» Список заданий:
A. Назовите все области, в которых, по словам текста о графомании, она остается нетронутым пластом.
B. Напишите, что дальше идет в тексте о графомании после его последнего предложения.

┌─ Отрывок текста

Графомания

В приличном обществе не принято говорить о графомании, как не принято говорить о сексуальных извращениях. То есть все признают, что такие явления существуют, некоторые ими даже балуются, но никто из сидящих в комнате (в зале, на форуме) в этом, разумеется, не замешан.

На самом деле, графомания – настолько нетронутый пласт культуры, социологии и психологии, что в коротком эссе не удастся затронуть и сотой доли всей проблематики, всей подоплеки. Поэтому, давайте сразу к делу:

1) Почему графоман пишет?
2) Почему он не может писать лучше?

Чтобы ответить на первый вопрос, надо сделать небольшое отступление. Ежи Лец говорил: «Графомания будет расти по мере прогресса в области записи косноязычия». Уровень читательских притязаний упал ниже низкого, что позволило сделать всякую муру привлекательной с экономической точки зрения. Мысль проста: массовый читатель получает массового писателя (причем из той же массы взятого). Таким образом, издатели и создатели сетевых площадок получили большой и потрясающе устойчивый рынок сбыта. Шансы, что человек, подсевший на дешевые детективы или фентези, вдруг пересядет на литературу haute culture стремительно снижаются с каждой проглоченной «книгой».

└─
┌─ Собранные данные

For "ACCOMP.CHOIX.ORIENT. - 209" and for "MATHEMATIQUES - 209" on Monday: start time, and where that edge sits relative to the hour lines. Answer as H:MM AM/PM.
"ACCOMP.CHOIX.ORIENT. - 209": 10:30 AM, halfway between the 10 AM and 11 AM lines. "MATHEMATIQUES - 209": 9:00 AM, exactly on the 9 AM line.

└─

» Ответы на задания:
A. Культура, социология, психология.

B.
В то же время человек, читающий ширпотреб, либо не читающий ничего вообще, вдруг поднимает голову и заявляет, что может написать не хуже. Самое смешное в том, что он прав, — потому что хуже уже нельзя, хуже только дадаизм. И вот этот человек с нулевым жизненным опытом и неразвитым воображением начинает искать тему для будущего творения. И он готов писать о том, что попадется на глаза, о том, что с виду популярно у массового читателя. Так появляется фанфиковая литература: книжки про вампиров-демонов-оборотней (стопроцентный хит), про чернобыльскую зону (для брутальных подростков), про аниме, про попаданцев, про какие-то романтические слюни. Я не верю в то, что человек, претендующий на звание писателя, не способен создать собственный мир. Вместо этого новоявленные авторы идут по пути наименьшего сопротивления и выдают публике то, к чему она привыкла.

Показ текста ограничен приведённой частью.